Exercise aim ▸
Copy out every record that follows, word for word.
◇ ◇ ◇
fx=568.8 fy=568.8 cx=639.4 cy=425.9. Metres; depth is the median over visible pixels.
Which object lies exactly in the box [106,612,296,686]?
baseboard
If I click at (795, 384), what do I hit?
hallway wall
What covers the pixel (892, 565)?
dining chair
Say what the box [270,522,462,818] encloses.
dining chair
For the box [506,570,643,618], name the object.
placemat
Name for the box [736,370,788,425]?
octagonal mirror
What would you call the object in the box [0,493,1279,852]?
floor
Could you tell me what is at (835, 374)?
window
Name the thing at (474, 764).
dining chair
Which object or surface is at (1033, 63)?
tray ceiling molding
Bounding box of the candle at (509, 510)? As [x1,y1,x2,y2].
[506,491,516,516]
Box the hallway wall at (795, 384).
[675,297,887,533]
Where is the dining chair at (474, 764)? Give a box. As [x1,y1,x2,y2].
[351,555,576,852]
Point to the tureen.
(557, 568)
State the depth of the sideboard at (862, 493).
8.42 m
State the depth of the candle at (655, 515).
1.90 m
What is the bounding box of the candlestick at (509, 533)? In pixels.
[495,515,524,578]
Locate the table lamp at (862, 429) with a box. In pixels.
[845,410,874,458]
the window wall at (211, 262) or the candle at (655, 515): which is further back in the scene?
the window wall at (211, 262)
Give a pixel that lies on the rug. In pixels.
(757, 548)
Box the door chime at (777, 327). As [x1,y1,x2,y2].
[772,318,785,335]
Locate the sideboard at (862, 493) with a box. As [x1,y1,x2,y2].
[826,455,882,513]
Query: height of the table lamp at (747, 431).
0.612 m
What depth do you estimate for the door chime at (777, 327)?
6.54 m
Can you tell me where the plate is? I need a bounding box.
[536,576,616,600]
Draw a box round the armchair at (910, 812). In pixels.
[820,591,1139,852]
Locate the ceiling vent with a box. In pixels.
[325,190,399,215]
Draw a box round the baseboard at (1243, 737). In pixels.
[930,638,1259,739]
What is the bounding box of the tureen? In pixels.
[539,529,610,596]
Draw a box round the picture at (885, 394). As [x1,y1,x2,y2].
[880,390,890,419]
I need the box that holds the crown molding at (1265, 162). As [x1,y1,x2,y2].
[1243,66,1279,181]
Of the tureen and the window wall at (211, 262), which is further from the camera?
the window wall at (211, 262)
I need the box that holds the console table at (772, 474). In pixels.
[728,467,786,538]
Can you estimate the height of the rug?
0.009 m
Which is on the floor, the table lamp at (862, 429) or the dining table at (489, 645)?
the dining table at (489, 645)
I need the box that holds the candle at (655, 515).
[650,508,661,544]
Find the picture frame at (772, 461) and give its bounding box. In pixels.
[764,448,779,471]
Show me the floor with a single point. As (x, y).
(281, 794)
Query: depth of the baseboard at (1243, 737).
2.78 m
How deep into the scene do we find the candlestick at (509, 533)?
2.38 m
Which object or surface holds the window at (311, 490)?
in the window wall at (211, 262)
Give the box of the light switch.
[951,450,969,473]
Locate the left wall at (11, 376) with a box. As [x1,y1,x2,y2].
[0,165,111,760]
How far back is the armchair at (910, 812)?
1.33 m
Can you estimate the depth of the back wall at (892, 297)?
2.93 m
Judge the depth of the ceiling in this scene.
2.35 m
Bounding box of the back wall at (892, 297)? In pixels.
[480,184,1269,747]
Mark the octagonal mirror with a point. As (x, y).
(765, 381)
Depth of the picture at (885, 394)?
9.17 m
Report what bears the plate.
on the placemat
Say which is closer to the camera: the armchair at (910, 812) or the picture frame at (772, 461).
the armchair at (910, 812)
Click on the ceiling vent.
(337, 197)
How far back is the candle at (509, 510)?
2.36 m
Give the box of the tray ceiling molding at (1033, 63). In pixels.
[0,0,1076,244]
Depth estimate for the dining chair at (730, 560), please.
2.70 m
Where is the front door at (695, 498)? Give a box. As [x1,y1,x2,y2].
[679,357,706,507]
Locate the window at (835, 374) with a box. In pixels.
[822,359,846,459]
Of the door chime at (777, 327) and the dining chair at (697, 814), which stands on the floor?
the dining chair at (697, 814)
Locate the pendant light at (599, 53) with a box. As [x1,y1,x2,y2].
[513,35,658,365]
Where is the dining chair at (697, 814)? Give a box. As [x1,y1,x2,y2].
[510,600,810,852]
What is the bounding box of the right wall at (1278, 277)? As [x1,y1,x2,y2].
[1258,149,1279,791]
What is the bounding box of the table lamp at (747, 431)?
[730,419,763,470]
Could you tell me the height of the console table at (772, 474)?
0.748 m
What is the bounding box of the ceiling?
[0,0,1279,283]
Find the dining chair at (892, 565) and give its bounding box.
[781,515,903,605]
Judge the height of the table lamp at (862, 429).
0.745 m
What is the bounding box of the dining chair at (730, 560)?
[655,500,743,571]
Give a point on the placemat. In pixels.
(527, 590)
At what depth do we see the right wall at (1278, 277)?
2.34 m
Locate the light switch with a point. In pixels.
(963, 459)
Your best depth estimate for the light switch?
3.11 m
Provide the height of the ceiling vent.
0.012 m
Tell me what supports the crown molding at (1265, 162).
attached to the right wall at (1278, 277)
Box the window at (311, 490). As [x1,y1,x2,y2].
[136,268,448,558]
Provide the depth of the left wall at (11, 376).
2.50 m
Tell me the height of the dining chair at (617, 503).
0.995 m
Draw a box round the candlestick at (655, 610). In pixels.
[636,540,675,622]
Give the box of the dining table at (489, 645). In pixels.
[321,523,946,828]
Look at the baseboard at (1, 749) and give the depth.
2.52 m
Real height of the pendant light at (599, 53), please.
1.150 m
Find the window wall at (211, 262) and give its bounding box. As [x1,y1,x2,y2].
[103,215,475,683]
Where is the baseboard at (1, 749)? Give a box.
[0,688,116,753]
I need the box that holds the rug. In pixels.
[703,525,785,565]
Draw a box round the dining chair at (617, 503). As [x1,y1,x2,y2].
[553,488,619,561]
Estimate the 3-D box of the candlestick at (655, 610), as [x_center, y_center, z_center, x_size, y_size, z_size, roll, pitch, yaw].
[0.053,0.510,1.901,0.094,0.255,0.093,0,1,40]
◇ ◇ ◇
Answer box ▸
fx=568.8 fy=568.8 cx=639.4 cy=425.9. Metres; depth is the median over visible pixels.
Which object lies exactly in the box [106,612,296,686]?
baseboard
If I click at (795, 384), what do I hit?
hallway wall
What covers the pixel (892, 565)?
dining chair
Say what the box [270,522,462,818] encloses.
dining chair
For the box [506,570,643,618], name the object.
placemat
Name for the box [736,370,788,425]?
octagonal mirror
What would you call the object in the box [0,493,1279,852]?
floor
Could you tell me what is at (835, 374)?
window
Name the thing at (474, 764).
dining chair
Which object or surface is at (1033, 63)?
tray ceiling molding
Bounding box of the candle at (509, 510)? As [x1,y1,x2,y2].
[506,491,516,516]
Box the hallway wall at (795, 384).
[675,297,887,533]
Where is the dining chair at (474, 764)? Give a box. As [x1,y1,x2,y2].
[351,555,576,852]
Point to the tureen.
(557, 568)
State the depth of the sideboard at (862, 493).
8.42 m
State the depth of the candle at (655, 515).
1.90 m
What is the bounding box of the candlestick at (509, 533)? In pixels.
[495,515,524,578]
Locate the table lamp at (862, 429) with a box. In pixels.
[845,410,874,458]
the window wall at (211, 262) or the candle at (655, 515): which is further back in the scene?
the window wall at (211, 262)
Give a pixel that lies on the rug. In pixels.
(757, 548)
Box the door chime at (777, 327). As [x1,y1,x2,y2].
[772,318,785,335]
Locate the sideboard at (862, 493) with a box. As [x1,y1,x2,y2].
[826,455,882,513]
Query: height of the table lamp at (747, 431).
0.612 m
What depth do you estimate for the door chime at (777, 327)?
6.54 m
Can you tell me where the plate is? I need a bounding box.
[536,576,616,600]
Draw a box round the armchair at (910, 812). In pixels.
[820,591,1139,852]
Locate the ceiling vent with a box. In pixels.
[325,190,399,215]
Draw a box round the baseboard at (1243, 737). In pixels.
[930,638,1259,739]
What is the bounding box of the tureen? In pixels.
[539,529,610,596]
Draw a box round the picture at (885, 394). As [x1,y1,x2,y2].
[880,390,890,419]
I need the box that holds the crown molding at (1265, 162). As [x1,y1,x2,y2].
[1243,66,1279,181]
Of the tureen and the window wall at (211, 262), which is further from the camera?
the window wall at (211, 262)
I need the box that holds the console table at (772, 474). In pixels.
[728,467,786,538]
Can you estimate the height of the rug?
0.009 m
Which is on the floor, the table lamp at (862, 429) or the dining table at (489, 645)?
the dining table at (489, 645)
I need the box that holds the candle at (655, 515).
[650,508,661,544]
Find the picture frame at (772, 461) and give its bounding box. In pixels.
[764,448,779,471]
Show me the floor with a single point. As (x, y).
(281, 794)
Query: depth of the baseboard at (1243, 737).
2.78 m
How deep into the scene do we find the candlestick at (509, 533)?
2.38 m
Which object or surface holds the window at (311, 490)?
in the window wall at (211, 262)
Give the box of the light switch.
[951,450,969,473]
Locate the left wall at (11, 376) with a box. As [x1,y1,x2,y2].
[0,165,111,760]
How far back is the armchair at (910, 812)?
1.33 m
Can you estimate the depth of the back wall at (892, 297)?
2.93 m
Judge the depth of the ceiling in this scene.
2.35 m
Bounding box of the back wall at (892, 297)? In pixels.
[480,184,1269,747]
Mark the octagonal mirror with a point. As (x, y).
(765, 381)
Depth of the picture at (885, 394)?
9.17 m
Report what bears the plate.
on the placemat
Say which is closer to the camera: the armchair at (910, 812) or the picture frame at (772, 461).
the armchair at (910, 812)
Click on the ceiling vent.
(337, 197)
How far back is the candle at (509, 510)?
2.36 m
Give the box of the tray ceiling molding at (1033, 63). In pixels.
[0,0,1076,244]
Depth estimate for the dining chair at (730, 560), please.
2.70 m
Where is the front door at (695, 498)? Give a box. As [x1,y1,x2,y2].
[679,357,706,507]
Locate the window at (835, 374) with a box. In pixels.
[822,359,846,459]
Of the door chime at (777, 327) and the dining chair at (697, 814), which stands on the floor?
the dining chair at (697, 814)
Locate the pendant light at (599, 53) with a box. As [x1,y1,x2,y2].
[513,35,658,365]
Where is the dining chair at (697, 814)? Give a box. As [x1,y1,x2,y2].
[510,600,810,852]
What is the bounding box of the right wall at (1278, 277)? As [x1,y1,x2,y2].
[1258,149,1279,791]
What is the bounding box of the table lamp at (747, 431)?
[730,419,763,470]
Could you tell me the height of the console table at (772, 474)?
0.748 m
What is the bounding box of the ceiling?
[0,0,1279,283]
Find the dining chair at (892, 565) and give its bounding box.
[781,515,903,605]
Judge the height of the table lamp at (862, 429).
0.745 m
What is the bounding box of the dining chair at (730, 560)?
[655,500,743,571]
Give a point on the placemat. In pixels.
(527, 590)
At what depth do we see the right wall at (1278, 277)?
2.34 m
Locate the light switch with a point. In pixels.
(963, 459)
Your best depth estimate for the light switch?
3.11 m
Provide the height of the ceiling vent.
0.012 m
Tell me what supports the crown molding at (1265, 162).
attached to the right wall at (1278, 277)
Box the window at (311, 490). As [x1,y1,x2,y2].
[136,268,448,558]
Provide the depth of the left wall at (11, 376).
2.50 m
Tell me the height of the dining chair at (617, 503).
0.995 m
Draw a box round the candlestick at (655, 610). In pixels.
[636,540,675,622]
Give the box of the dining table at (489, 645). In pixels.
[321,523,946,828]
Look at the baseboard at (1, 749) and give the depth.
2.52 m
Real height of the pendant light at (599, 53), please.
1.150 m
Find the window wall at (211, 262) and give its bounding box. As [x1,y1,x2,y2].
[103,215,475,683]
Where is the baseboard at (1, 749)? Give a box.
[0,688,116,753]
I need the box that holds the rug. In pixels.
[703,525,785,565]
Draw a box round the dining chair at (617, 503). As [x1,y1,x2,y2].
[553,488,619,561]
Estimate the 3-D box of the candlestick at (655, 610), as [x_center, y_center, z_center, x_size, y_size, z_size, roll, pitch, yaw].
[0.053,0.510,1.901,0.094,0.255,0.093,0,1,40]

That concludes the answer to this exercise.